> _PROBLEM REQUIREMENTS_
Write out all of the chart analysis data below word for word, omitting the pictures.

Chart analysis data
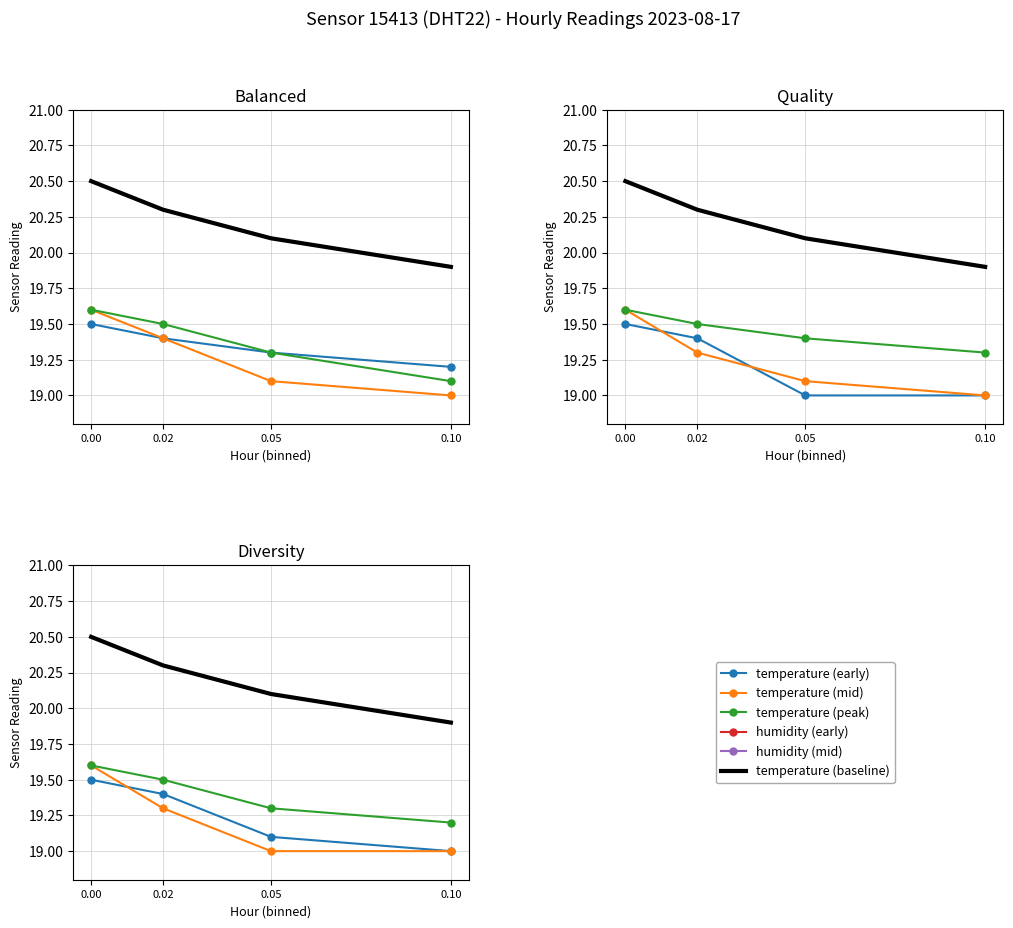

What is the difference between the maximum and minimum values in the temperature (baseline) series?

0.6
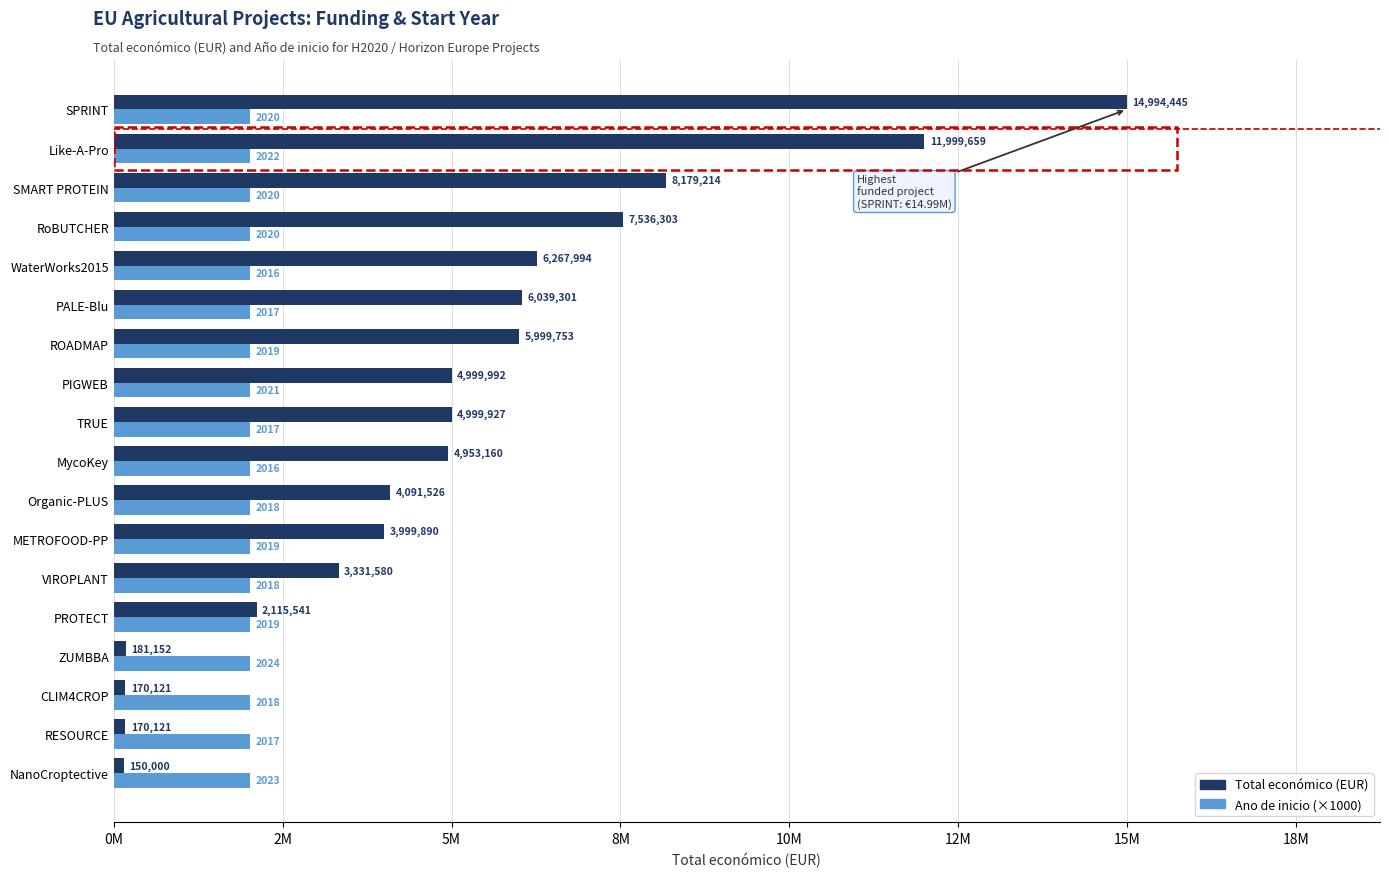

At how many categories does at least one series exceed 11246582?

2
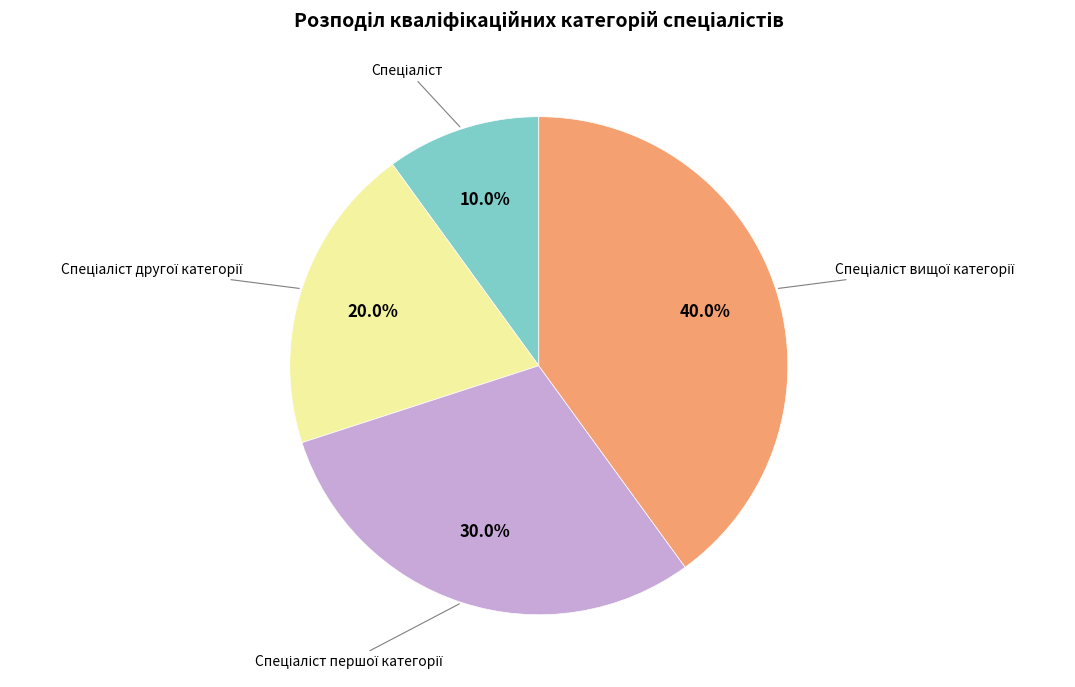

Is there a majority slice in this chart?

No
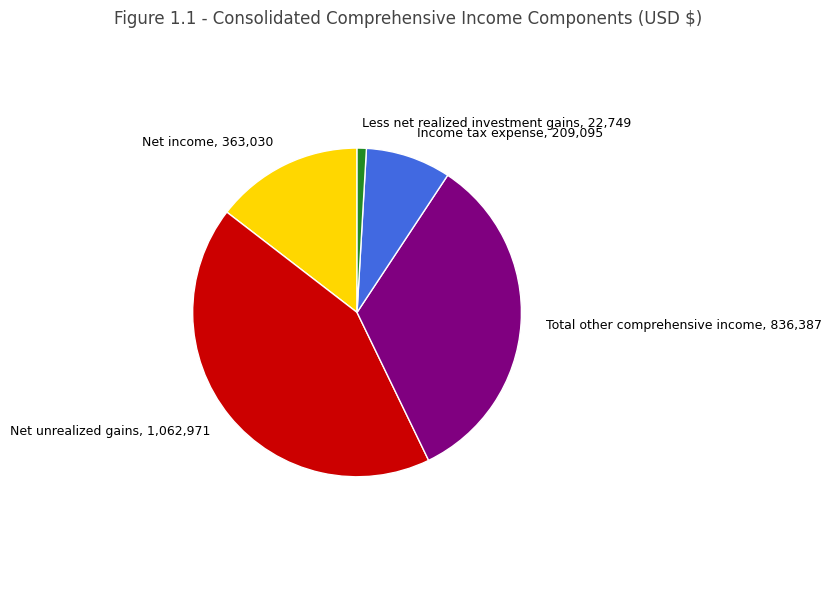

Rank the categories by value from highest to lowest.

Net unrealized gains, Total other comprehensive income, Net income, Income tax expense, Less net realized investment gains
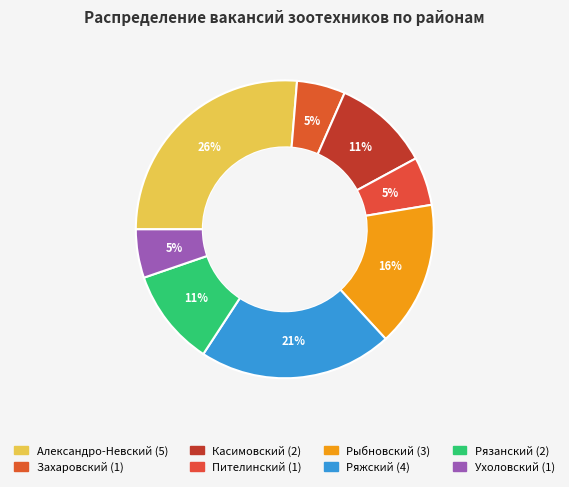

What is the change in value from Захаровский to Рыбновский?

+2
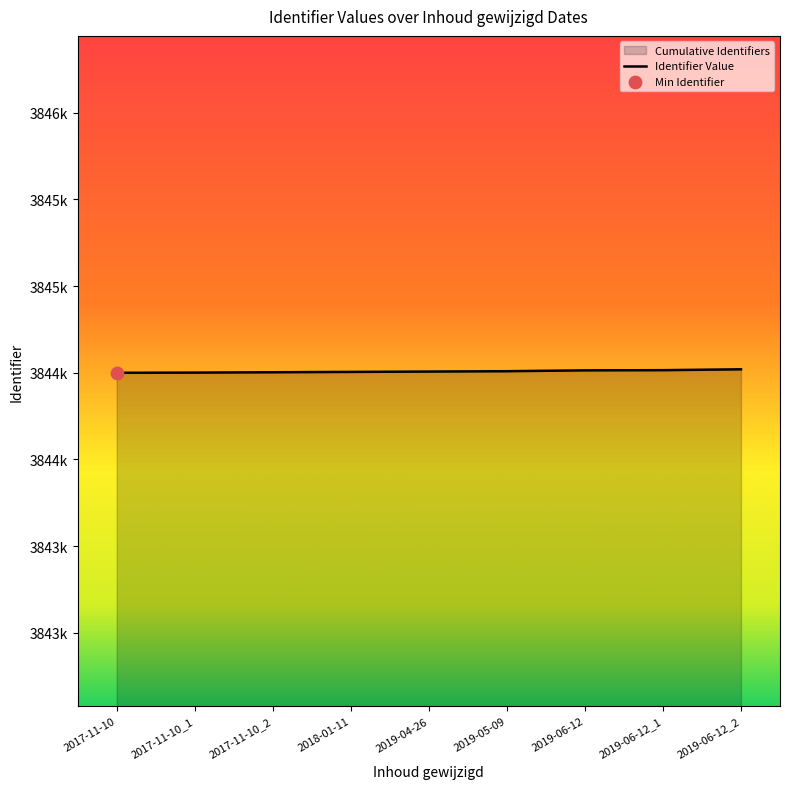

What is the ratio of the value at 2019-05-09 to the value at 2019-06-12?

1.0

> _EXERCISE SOLUTION_
What is the difference between the maximum and minimum values in the temperature (baseline) series?

0.6

At how many categories does at least one series exceed 11246582?

2

Is there a majority slice in this chart?

No

Rank the categories by value from highest to lowest.

Net unrealized gains, Total other comprehensive income, Net income, Income tax expense, Less net realized investment gains

What is the change in value from Захаровский to Рыбновский?

+2

What is the ratio of the value at 2019-05-09 to the value at 2019-06-12?

1.0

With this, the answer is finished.